Are we enlightened by any of this?

It's nice that we're centering around content, that's a Good Thing, in theory. Yet when the content is so cynically mass-produced to promote clicks and brands, then Content isn't King, it's a mere pawn. And while the content/monarchy cliche is revived by the titans of trite, it may be that the only way through this bland melange would be to revive another cliche of past digital days.

It's time to bring back the role of the curator.

Remember curators? Curating content was, for a while, quite the thing. The sheer scale of content was thought to be so daunting that we needed people to guide us through it. Then the social media behemoths of Twitter and Facebook decreed that those curators were ourselves and our friends -- our peers would guide us through to the good stuff, they would recommend content that would enlighten and inspire.

They haven't, they've let us down. A trawl through your timelines will give you more ice buckets, witless memes and celebrity tat than anyone could ever one. It's a digital diet lacking in protein or fiber. Our friends are not what we thought they would be.

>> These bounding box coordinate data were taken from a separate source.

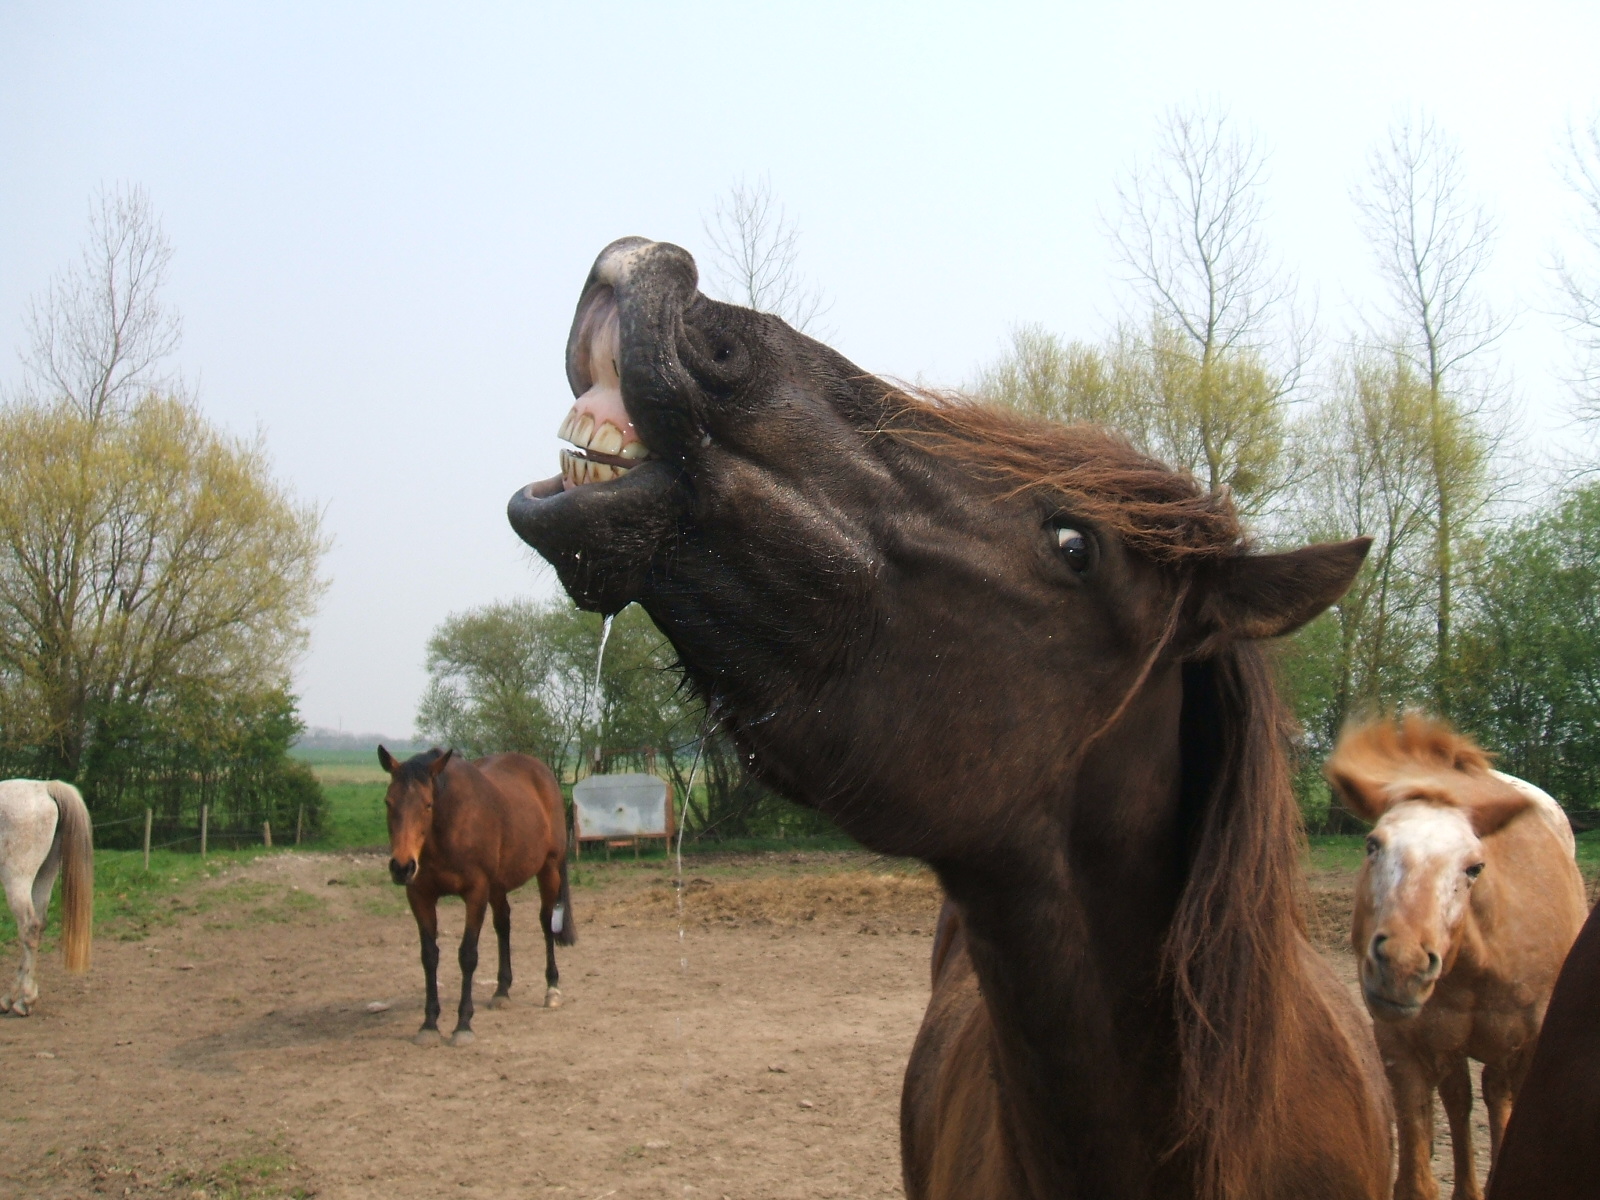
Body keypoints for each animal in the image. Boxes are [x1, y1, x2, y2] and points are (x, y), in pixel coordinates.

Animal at [0, 779, 93, 1015]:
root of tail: (44, 788)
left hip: (18, 878)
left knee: (29, 927)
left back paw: (24, 1000)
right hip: (46, 873)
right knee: (39, 925)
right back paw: (13, 998)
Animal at [378, 746, 575, 1046]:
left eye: (428, 804)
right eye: (389, 802)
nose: (402, 867)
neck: (447, 827)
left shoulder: (476, 892)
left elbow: (467, 955)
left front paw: (463, 1025)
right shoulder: (420, 896)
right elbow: (429, 956)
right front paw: (429, 1024)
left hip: (549, 869)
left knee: (546, 923)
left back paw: (552, 989)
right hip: (499, 885)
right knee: (503, 924)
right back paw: (502, 991)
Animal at [1326, 714, 1587, 1200]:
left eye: (1474, 867)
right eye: (1373, 845)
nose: (1403, 966)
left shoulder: (1530, 1052)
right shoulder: (1403, 1049)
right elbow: (1415, 1180)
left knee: (1492, 1095)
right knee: (1461, 1099)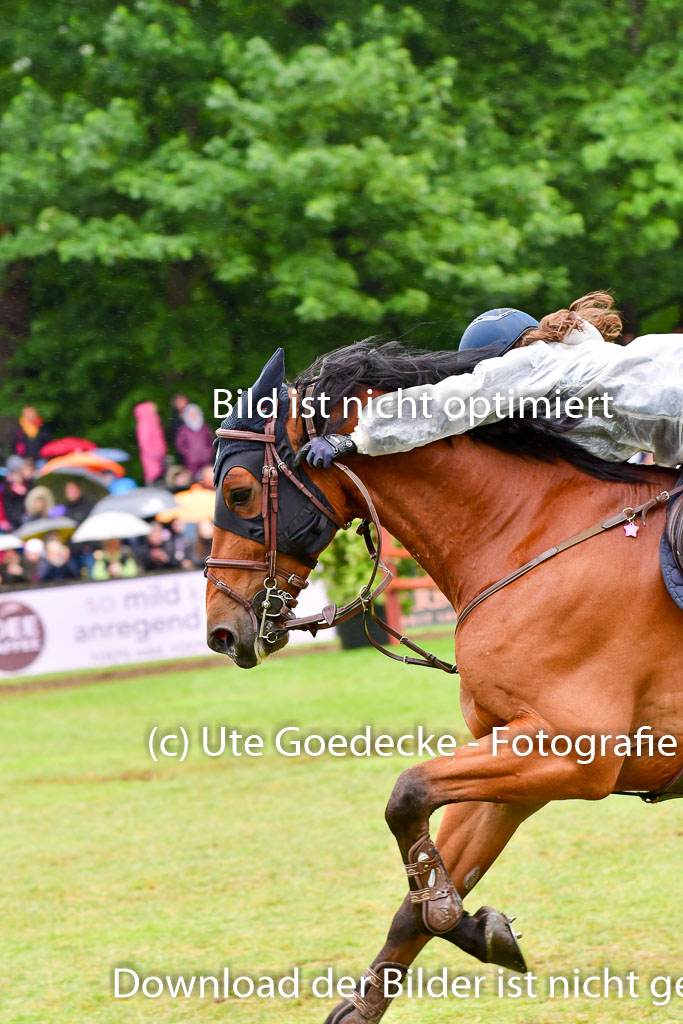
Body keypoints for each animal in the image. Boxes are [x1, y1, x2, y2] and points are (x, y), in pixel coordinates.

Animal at [204, 346, 683, 1024]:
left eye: (239, 492)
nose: (220, 631)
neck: (531, 535)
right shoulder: (519, 754)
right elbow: (423, 885)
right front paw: (462, 928)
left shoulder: (572, 752)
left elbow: (406, 794)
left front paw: (456, 915)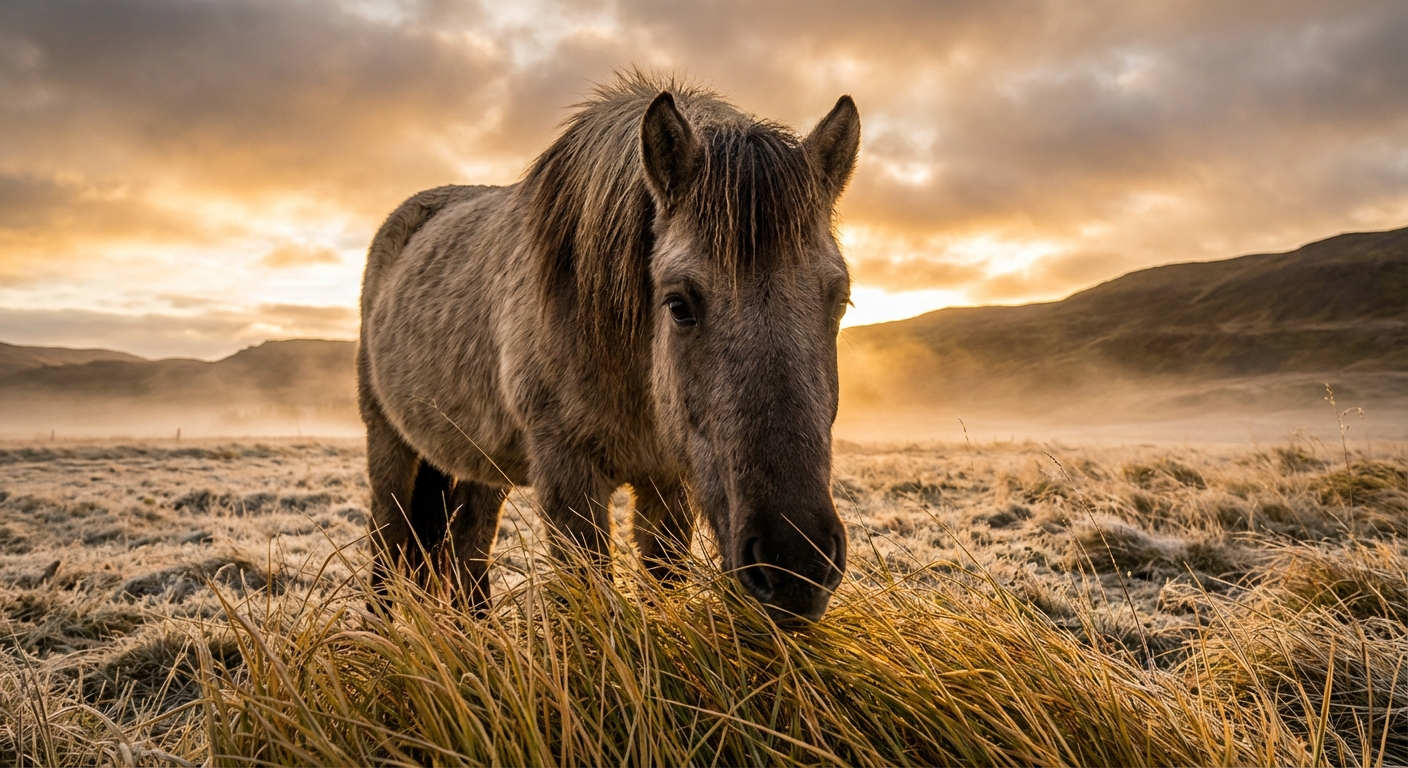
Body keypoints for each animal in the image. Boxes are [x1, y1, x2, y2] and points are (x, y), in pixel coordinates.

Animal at [358, 72, 860, 621]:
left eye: (841, 299)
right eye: (678, 304)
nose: (794, 566)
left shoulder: (668, 480)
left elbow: (662, 583)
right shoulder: (567, 476)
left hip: (480, 465)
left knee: (468, 547)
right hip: (388, 442)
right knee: (388, 545)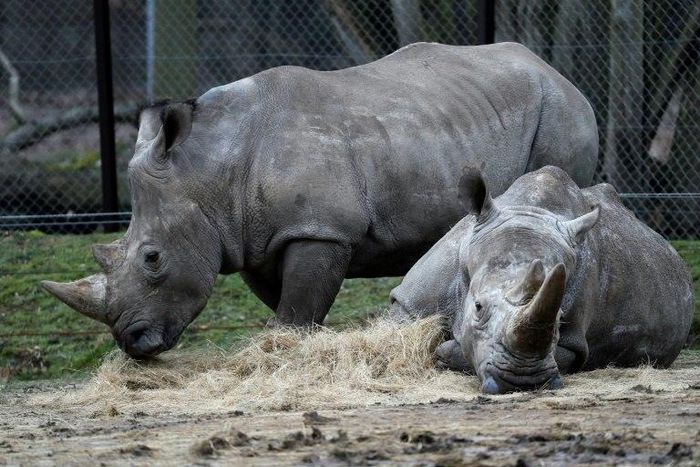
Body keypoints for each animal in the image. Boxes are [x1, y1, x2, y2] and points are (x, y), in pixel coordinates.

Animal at [42, 42, 598, 358]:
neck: (211, 170)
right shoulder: (253, 237)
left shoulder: (320, 230)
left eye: (153, 258)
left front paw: (287, 354)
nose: (132, 342)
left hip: (560, 111)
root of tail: (557, 71)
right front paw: (297, 346)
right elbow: (291, 308)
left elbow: (296, 308)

So it's time to revive the curator, the guide to the wholesome, the good, the inspiring and the enlightening. There are one or two good ones -- Daily Genius' attempts to drive you to 'content to make you smarter' is a start and the rise of quality digital-only journalistic outlets like QZ is heartening. The worry is that people are sated with nonsense (in the way that people like McDonald's) and anything which supports their intellect, their work or their curiosity can seem like too much hard work.

But while people continue to create the good stuff, we need people to point us to it. Those curators are our only hope of finding the good wood, in amongst the dead trees.